Sampaio e Flávio em foto amplamente divulgada pelo governador interino. Imagem: reprodução

O governador interino, Soldado Sampaio (Republicanos) foi a São Paulo no último fim de semana para participar da convenção nacional do Republicanos e voltou a Roraima carregando exatamente o material político que pretendia produzir, fotografias ao lado de Flávio Bolsonaro (PL).

As imagens foram divulgadas com destaque. Não apareceram como simples registro de uma agenda partidária. Foram usadas para aproximar Sampaio do presidenciável e apresentar ao eleitor roraimense uma relação política maior do que aquela que efetivamente existia.

A estratégia era bastante clara. Sampaio sabe que disputa uma eleição em um estado onde o bolsonarismo tem força eleitoral, capacidade de mobilização e influência sobre uma parcela expressiva da direita. Também sabe que Arthur Henrique (PL) e outras lideranças já disputam esse mesmo espaço com mais naturalidade, ligação partidária e histórico político. Por isso, precisava reduzir essa diferença.

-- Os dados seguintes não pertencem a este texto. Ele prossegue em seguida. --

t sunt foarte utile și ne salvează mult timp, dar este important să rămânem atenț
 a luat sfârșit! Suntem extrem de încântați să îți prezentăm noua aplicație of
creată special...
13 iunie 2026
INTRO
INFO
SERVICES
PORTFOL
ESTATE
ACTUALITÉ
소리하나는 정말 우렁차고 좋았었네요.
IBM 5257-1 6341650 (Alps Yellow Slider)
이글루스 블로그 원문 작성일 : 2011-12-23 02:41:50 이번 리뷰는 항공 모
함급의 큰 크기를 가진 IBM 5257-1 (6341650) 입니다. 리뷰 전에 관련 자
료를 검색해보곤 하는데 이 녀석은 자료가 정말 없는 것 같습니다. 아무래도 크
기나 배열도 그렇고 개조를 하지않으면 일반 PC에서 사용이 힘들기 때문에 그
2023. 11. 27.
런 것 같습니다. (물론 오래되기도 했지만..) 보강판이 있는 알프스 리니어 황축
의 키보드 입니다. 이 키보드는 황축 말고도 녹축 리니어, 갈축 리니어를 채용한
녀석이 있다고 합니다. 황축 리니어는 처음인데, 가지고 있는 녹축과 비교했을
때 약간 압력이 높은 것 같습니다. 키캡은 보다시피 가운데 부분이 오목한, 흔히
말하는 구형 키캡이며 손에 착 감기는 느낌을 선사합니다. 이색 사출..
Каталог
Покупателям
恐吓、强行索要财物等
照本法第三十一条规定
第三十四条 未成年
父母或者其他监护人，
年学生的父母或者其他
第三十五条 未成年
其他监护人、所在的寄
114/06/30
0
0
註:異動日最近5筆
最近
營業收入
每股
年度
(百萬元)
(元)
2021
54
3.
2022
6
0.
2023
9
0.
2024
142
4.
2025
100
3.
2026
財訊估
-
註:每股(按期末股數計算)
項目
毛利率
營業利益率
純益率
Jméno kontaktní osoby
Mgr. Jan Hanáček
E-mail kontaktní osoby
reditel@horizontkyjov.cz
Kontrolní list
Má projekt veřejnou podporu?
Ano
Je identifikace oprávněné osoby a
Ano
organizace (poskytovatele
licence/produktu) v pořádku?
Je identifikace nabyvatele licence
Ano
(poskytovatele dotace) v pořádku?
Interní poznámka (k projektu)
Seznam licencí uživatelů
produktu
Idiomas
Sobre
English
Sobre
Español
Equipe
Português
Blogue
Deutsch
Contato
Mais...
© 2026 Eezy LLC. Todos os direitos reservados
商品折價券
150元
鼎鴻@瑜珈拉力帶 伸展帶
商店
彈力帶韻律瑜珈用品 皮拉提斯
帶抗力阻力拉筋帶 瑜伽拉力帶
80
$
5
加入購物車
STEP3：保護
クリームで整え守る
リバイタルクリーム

As fotografias com Flávio Bolsonaro serviam para isso. Ao divulgá-las, Sampaio tentava alterar a percepção do eleitor. Queria deixar de ser visto apenas como candidato do Republicanos e passar a ser percebido também como integrante do campo bolsonarista. Não precisava dizer isso de maneira explícita. A imagem faz esse trabalho.

O eleitor olhava a fotografia, via Sampaio ao lado de Flávio e era conduzido a concluir que existia proximidade, confiança e algum tipo de compromisso político entre eles.

O problema é que o Republicanos voltou atrás e decidiu pela neutralidade na disputa presidencial. O partido que poderia dar sustentação institucional às imagens resolveu não apoiar oficialmente Flávio Bolsonaro. A aproximação que Sampaio tentou vender como parte de uma construção política nacional ficou reduzida a uma sequência de fotografias de convenção.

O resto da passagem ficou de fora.